I listened back to “Are We Going to be Alright?” dozens of times, trying to imagine it as the last track on the record. Sometimes it sounded right. I liked the way the only answer to “Are We Going to be Alright?” was silence. And it was good that my voice was gone from the track before it finished, like Elvis in the limo with a cheeseburger and a malt while his band vamped through the last five minutes of “Suspicious Minds”. But most of the time it just sounded out of place. I called Kimi.
“Hello ghost,” she said.
“Hello robot,” I replied.
She was in a cab. Kimi was always in a cab. Over the last week she’d called me four or five times while she was in transit, seemingly just to chat. She knew that listening wasn’t my strong suit but I had the feeling that she had no one else in her life like me: so broken and unimportant that she could ditch the positive mask. With me she was funnier and crueller than she came across in public, rich with resentments that could be poured down the phone to a cipher like me. It didn’t matter what I thought.

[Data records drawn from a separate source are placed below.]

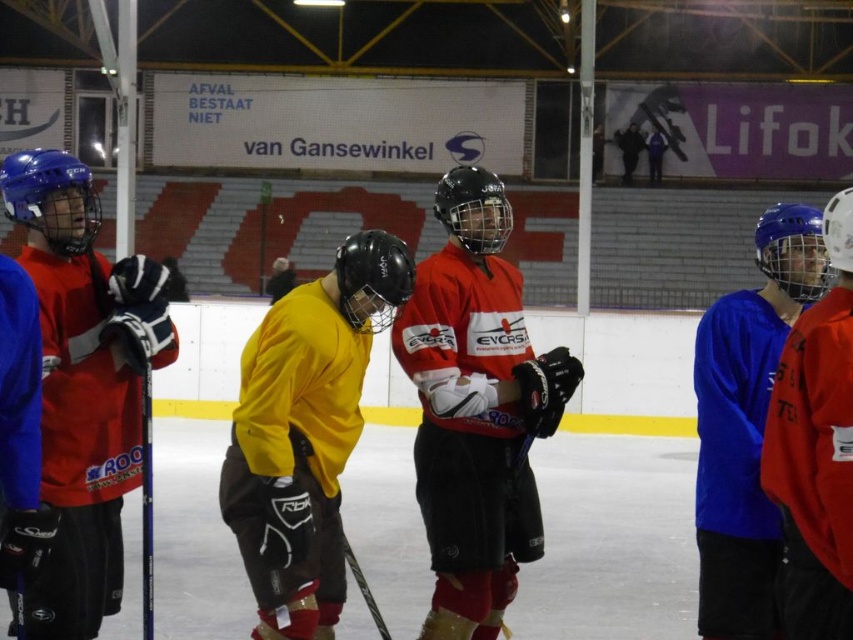
Based on the photo, you are a coach observing the practice session and need to retrieve both the matte red hockey jersey at center and the matte blue hockey stick at left. If your reach is 1.5 meters, can you grab both items without moving your position?

The matte red hockey jersey at center and the matte blue hockey stick at left are 1.81 meters apart, so you cannot grab both items without moving since your reach is only 1.5 meters.

You are an ice hockey player standing at the center of the rink. You need to move towards the point marked at point (x=712, y=332) and point (x=827, y=492). Which point will you reach first if you move straight ahead?

You will reach point (x=712, y=332) first because it is closer to you than point (x=827, y=492).

You are an ice hockey player standing at the point labeled as point (640, 148). You want to skate towards the point labeled as point (35, 419). Will you be moving forward or backward relative to the direction you are facing?

Since point (35, 419) is in front of point (640, 148), you will be moving forward relative to the direction you are facing.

I told her, “Listen Kimi, I need an ending.”
She snapped back, “I thought we had that sorted. It’s soon isn’t it? No, don’t tell me, it’s best I don’t know. Or would it be better I did know so I could be out of the country?” The question was to more to herself than to me.
“No, that’s sorted…” I said, realising what she was talking about. Th
e other thing: the actual ending.
“But you’re having second thoughts? You’re bottling it.” She sounded a little drunk. There was a playground sing-song to her words.

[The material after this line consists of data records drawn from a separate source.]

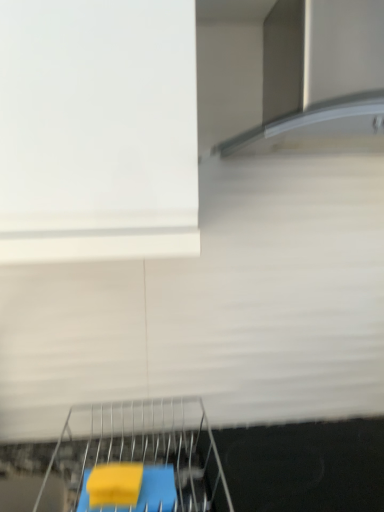
Question: From the image's perspective, does satin silver exhaust hood at upper center appear higher than metal wire rack at lower center?

Choices:
 (A) yes
 (B) no

Answer: (A)

Question: Is satin silver exhaust hood at upper center closer to camera compared to metal wire rack at lower center?

Choices:
 (A) no
 (B) yes

Answer: (B)

Question: Is metal wire rack at lower center at the back of satin silver exhaust hood at upper center?

Choices:
 (A) no
 (B) yes

Answer: (A)

Question: Can you confirm if satin silver exhaust hood at upper center is wider than metal wire rack at lower center?

Choices:
 (A) no
 (B) yes

Answer: (A)

Question: From the image's perspective, would you say satin silver exhaust hood at upper center is shown under metal wire rack at lower center?

Choices:
 (A) yes
 (B) no

Answer: (B)

Question: Does satin silver exhaust hood at upper center have a lesser height compared to metal wire rack at lower center?

Choices:
 (A) no
 (B) yes

Answer: (A)

Question: Can you confirm if metal wire rack at lower center is positioned to the left of satin silver exhaust hood at upper center?

Choices:
 (A) yes
 (B) no

Answer: (A)

Question: From a real-world perspective, is metal wire rack at lower center below satin silver exhaust hood at upper center?

Choices:
 (A) yes
 (B) no

Answer: (A)

Question: Is satin silver exhaust hood at upper center a part of metal wire rack at lower center?

Choices:
 (A) yes
 (B) no

Answer: (B)

Question: Is metal wire rack at lower center shorter than satin silver exhaust hood at upper center?

Choices:
 (A) yes
 (B) no

Answer: (A)

Question: Can you confirm if metal wire rack at lower center is wider than satin silver exhaust hood at upper center?

Choices:
 (A) yes
 (B) no

Answer: (A)

Question: Would you say metal wire rack at lower center is outside satin silver exhaust hood at upper center?

Choices:
 (A) yes
 (B) no

Answer: (A)

Question: From a real-world perspective, is satin silver exhaust hood at upper center above or below metal wire rack at lower center?

Choices:
 (A) above
 (B) below

Answer: (A)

*(Yeah, we need to lose this whole exchange, from “Listen” to “words”. I think it’s obvious why.)
“Not that. For fuck’s sake shut up a moment Kimi. An ending for the record. I need something that…” I wasn’t sure what I needed. “I need something final.”
The last track. The end of the end of the end. My “Five Years”, my “Hurt”, my “A Day in the Life”.
I could hear the white noise of traffic.
“There is something,” she said. “Something from forever ago. I wrote it when Remote/Control split up but I could never finish it. I’ve been carrying it around with me ever since. Hang on.”
A car door closed. She was walking somewhere. Changes in sound: outdoors, indoors, large room, smaller.
“It’s a song. Or rather it’s half a song. I don’t know. It’s something. I’ll Dropbox it to you.”
I sat out on the balcony and watched the pigeons strut until my phone pinged. I played the track over the big speakers. It was a slow, plain-faced ballad with chords as old as the moon. It trudged along, every step as inevitable as taxes, and her band sounded like some cruise-ship combo five hours into a six-hour marathon. Kimi came in maybe a minute deep into the groove. This was pre-voicebox and her voice was rich and low as she incanted a set of long lines, somewhere between a shopping list and a sentencing.